Даниелюс лежит пристыженный, ругает себя, неблагодарного, и никак не может отделаться от странного чувства отчуждения. На стене напротив кровати — зеркало. Он видит его верхнюю часть. Приподняться бы на локтях и посмотреться бы в него — неужто это и вправду я? Но он только чуть приподнимается и тут же падает на подушку, аж в глазах темно. Нет, нечего и пытаться. Но это не очень его огорчает, он ощупывает себя насколько может, — бока, забинтованную голову, — пробует пошевелить ногами. В порядке. Только правая ниже колена вся горит, тяжелая, словно горячими камнями обложена. Неужто перелом? Касается ее пальцами здоровой ноги. Да, гипс…

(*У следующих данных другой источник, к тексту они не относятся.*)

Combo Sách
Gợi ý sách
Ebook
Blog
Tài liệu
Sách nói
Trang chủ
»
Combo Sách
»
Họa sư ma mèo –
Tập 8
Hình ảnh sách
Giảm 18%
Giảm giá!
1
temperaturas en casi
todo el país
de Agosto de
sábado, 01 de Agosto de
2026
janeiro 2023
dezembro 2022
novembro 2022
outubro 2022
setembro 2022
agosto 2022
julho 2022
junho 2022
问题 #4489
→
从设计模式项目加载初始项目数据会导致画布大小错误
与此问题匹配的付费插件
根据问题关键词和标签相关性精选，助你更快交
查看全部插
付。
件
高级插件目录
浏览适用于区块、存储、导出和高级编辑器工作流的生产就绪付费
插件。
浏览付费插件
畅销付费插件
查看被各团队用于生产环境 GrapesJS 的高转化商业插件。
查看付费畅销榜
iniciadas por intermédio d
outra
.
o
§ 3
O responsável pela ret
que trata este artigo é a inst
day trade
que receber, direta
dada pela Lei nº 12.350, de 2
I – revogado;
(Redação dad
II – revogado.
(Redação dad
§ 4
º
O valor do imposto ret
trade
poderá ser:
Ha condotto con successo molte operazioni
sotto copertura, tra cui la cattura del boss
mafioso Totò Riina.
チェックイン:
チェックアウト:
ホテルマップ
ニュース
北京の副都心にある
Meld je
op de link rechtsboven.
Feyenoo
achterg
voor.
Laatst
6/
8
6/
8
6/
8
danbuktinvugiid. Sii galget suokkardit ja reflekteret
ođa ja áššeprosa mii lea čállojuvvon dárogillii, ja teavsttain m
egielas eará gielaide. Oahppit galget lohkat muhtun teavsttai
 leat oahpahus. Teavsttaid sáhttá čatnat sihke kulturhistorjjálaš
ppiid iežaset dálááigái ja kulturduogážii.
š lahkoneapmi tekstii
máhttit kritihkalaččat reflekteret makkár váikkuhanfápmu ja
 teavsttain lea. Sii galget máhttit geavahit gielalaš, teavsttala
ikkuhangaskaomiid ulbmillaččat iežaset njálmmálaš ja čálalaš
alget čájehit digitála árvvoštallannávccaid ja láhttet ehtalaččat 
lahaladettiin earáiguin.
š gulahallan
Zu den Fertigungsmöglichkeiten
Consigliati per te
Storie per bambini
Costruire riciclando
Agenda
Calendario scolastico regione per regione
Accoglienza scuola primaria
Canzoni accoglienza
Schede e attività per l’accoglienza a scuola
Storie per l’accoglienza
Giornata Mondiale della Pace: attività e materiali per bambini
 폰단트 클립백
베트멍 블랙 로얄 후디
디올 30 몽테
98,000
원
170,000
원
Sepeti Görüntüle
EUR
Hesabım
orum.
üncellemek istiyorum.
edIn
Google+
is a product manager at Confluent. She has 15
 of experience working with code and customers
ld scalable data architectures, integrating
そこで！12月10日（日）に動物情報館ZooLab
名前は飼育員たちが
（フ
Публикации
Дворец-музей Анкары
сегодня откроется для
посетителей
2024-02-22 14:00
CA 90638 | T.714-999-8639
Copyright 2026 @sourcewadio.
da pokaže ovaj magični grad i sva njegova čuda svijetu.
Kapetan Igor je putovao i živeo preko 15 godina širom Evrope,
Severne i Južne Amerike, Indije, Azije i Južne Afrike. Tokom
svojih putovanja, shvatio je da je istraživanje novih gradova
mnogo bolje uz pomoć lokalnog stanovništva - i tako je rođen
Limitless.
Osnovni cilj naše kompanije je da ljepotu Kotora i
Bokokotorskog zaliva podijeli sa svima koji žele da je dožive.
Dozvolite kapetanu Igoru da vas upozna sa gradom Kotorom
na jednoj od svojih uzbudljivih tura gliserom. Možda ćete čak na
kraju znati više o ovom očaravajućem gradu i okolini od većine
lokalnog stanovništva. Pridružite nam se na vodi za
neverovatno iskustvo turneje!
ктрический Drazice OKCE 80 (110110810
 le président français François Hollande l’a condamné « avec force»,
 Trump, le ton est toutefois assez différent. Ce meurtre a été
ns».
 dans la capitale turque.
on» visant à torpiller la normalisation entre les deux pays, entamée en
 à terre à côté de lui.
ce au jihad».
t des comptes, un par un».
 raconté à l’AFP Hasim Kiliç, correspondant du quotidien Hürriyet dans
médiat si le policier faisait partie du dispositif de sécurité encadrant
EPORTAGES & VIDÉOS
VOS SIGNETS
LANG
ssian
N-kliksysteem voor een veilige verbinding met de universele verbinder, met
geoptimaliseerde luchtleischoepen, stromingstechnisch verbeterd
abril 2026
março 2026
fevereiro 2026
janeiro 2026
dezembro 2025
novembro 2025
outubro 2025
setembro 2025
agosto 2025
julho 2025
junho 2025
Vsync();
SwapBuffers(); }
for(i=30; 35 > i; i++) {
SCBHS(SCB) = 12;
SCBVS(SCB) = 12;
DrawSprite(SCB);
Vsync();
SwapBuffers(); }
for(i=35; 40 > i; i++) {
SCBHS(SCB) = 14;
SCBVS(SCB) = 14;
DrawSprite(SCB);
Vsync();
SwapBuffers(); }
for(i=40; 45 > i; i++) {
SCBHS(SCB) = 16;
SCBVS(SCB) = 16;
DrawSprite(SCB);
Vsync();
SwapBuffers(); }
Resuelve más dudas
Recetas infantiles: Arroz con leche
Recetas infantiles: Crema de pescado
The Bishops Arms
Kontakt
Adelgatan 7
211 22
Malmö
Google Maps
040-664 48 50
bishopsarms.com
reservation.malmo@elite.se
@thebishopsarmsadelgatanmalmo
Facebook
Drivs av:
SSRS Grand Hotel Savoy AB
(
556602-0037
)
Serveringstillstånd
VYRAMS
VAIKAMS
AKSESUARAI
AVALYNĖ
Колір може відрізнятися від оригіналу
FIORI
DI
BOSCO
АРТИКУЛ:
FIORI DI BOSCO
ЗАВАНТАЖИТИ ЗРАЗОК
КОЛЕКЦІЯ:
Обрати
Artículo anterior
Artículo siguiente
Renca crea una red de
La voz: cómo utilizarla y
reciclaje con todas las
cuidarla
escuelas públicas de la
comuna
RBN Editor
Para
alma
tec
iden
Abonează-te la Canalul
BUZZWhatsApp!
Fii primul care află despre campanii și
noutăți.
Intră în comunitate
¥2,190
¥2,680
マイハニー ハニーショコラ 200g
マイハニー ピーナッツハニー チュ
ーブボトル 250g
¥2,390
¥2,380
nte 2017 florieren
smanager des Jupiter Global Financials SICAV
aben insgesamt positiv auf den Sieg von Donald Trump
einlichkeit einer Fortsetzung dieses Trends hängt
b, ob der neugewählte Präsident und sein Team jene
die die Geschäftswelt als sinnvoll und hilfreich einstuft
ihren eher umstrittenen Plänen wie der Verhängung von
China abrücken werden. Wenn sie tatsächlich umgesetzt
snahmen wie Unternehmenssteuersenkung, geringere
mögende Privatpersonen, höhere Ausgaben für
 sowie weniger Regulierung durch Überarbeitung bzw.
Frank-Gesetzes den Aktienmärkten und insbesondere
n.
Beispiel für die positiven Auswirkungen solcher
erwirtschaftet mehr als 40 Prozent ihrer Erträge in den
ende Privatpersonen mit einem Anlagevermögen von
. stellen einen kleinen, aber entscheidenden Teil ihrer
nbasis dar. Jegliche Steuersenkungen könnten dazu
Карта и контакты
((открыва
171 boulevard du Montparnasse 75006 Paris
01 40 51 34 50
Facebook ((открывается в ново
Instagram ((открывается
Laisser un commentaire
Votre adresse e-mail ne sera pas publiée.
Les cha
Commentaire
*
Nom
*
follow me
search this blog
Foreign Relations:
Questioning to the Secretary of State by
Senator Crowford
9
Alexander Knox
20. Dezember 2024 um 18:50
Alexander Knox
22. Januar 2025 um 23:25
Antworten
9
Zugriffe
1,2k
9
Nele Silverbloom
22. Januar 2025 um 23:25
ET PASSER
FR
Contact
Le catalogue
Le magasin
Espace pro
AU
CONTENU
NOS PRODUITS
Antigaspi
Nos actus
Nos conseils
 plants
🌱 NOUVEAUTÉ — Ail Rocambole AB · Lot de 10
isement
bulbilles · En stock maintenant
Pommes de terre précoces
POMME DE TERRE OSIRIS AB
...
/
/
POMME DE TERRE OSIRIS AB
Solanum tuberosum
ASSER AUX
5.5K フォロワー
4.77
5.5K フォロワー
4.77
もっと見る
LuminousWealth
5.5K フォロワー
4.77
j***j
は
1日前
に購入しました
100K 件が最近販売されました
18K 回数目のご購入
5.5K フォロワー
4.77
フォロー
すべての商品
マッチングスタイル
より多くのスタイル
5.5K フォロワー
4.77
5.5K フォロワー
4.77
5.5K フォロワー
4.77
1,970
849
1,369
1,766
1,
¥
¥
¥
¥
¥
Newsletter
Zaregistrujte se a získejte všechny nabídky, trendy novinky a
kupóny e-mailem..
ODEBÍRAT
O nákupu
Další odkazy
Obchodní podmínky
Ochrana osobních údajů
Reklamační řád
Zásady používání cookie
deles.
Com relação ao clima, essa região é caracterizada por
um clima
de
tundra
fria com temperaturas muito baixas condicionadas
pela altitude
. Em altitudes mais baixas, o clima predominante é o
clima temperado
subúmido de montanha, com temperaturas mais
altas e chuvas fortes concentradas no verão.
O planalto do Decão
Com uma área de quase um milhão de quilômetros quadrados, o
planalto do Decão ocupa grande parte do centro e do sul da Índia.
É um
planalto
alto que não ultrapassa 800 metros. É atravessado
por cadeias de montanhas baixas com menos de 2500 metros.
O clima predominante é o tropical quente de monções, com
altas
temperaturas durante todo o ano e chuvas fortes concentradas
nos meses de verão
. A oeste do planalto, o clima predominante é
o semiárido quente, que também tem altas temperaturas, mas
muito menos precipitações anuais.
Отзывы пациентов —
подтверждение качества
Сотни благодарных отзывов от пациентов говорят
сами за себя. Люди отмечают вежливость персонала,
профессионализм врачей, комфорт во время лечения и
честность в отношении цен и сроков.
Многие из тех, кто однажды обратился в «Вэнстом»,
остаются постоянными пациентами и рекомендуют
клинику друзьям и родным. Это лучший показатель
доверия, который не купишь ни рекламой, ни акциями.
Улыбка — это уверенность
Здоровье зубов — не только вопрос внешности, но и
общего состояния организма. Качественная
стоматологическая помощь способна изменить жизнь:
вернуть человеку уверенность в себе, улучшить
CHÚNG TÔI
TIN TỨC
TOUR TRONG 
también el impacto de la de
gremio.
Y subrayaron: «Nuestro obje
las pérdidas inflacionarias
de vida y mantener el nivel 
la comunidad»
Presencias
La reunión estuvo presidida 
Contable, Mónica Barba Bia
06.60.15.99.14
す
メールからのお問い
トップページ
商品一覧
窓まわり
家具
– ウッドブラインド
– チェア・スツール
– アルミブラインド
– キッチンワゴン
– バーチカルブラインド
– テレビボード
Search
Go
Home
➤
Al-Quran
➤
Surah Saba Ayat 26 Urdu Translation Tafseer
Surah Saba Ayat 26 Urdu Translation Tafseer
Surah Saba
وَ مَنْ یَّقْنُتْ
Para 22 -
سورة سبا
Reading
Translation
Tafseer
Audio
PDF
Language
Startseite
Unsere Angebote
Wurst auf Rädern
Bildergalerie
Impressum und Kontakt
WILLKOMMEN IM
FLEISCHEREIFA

Даниелюс чуть не плачет от досады. Теперь сомненья нет — несчастье! Угодил, как слепой в колодец. Он силится вспомнить, как все произошло, но в сознании мелькают какие-то отдельные картины, расплывчатые, неяркие, разрозненные, хоть убей, не выстраиваются они в одну цепь, по которой можно бы восстановить все, что случилось. Андрюс Стропус куда-то бежит, кричит как сумасшедший. Истерически вопит какая-то женщина. Чьи-то по-волчьи оскаленные зубы, глаза. Глаза вроде бы людей, но в них звериная ярость, не от голода, а от ненависти к таким же, как они, людям. За глотку — и кончено! Тебя позорно сбили с ног, с грязью смешали твое человеческое достоинство, тебе долго зализывать свои телесные и душевные раны, а они по отбытии срока вернутся домой и примутся за то же самое. А все потому, что мы гуманисты, потому, что благородные, верим в торжество добра, потому, что совесть не позволяет нам раздавить клопа сразу, без размышления, мы непременно должны подержать его взаперти, пока не оголодает, а потом отпустить, чтобы вдоволь напился крови, и только тогда его, разбухшего, снова упечь за решетку!
— Таких расстрелять мало, — слышится чей-то голос из толпы. — Привязать бы к столбу на площади, как в старину, и жилу за жилой, пока не подохнет…
— Истинная правда, — отзывается Пирсдягис и, наверное, в десятый раз принимается со всеми подробностями рассказывать, как зашел утром к Гайлюсу и нашел их обоих, несчастных, мертвыми.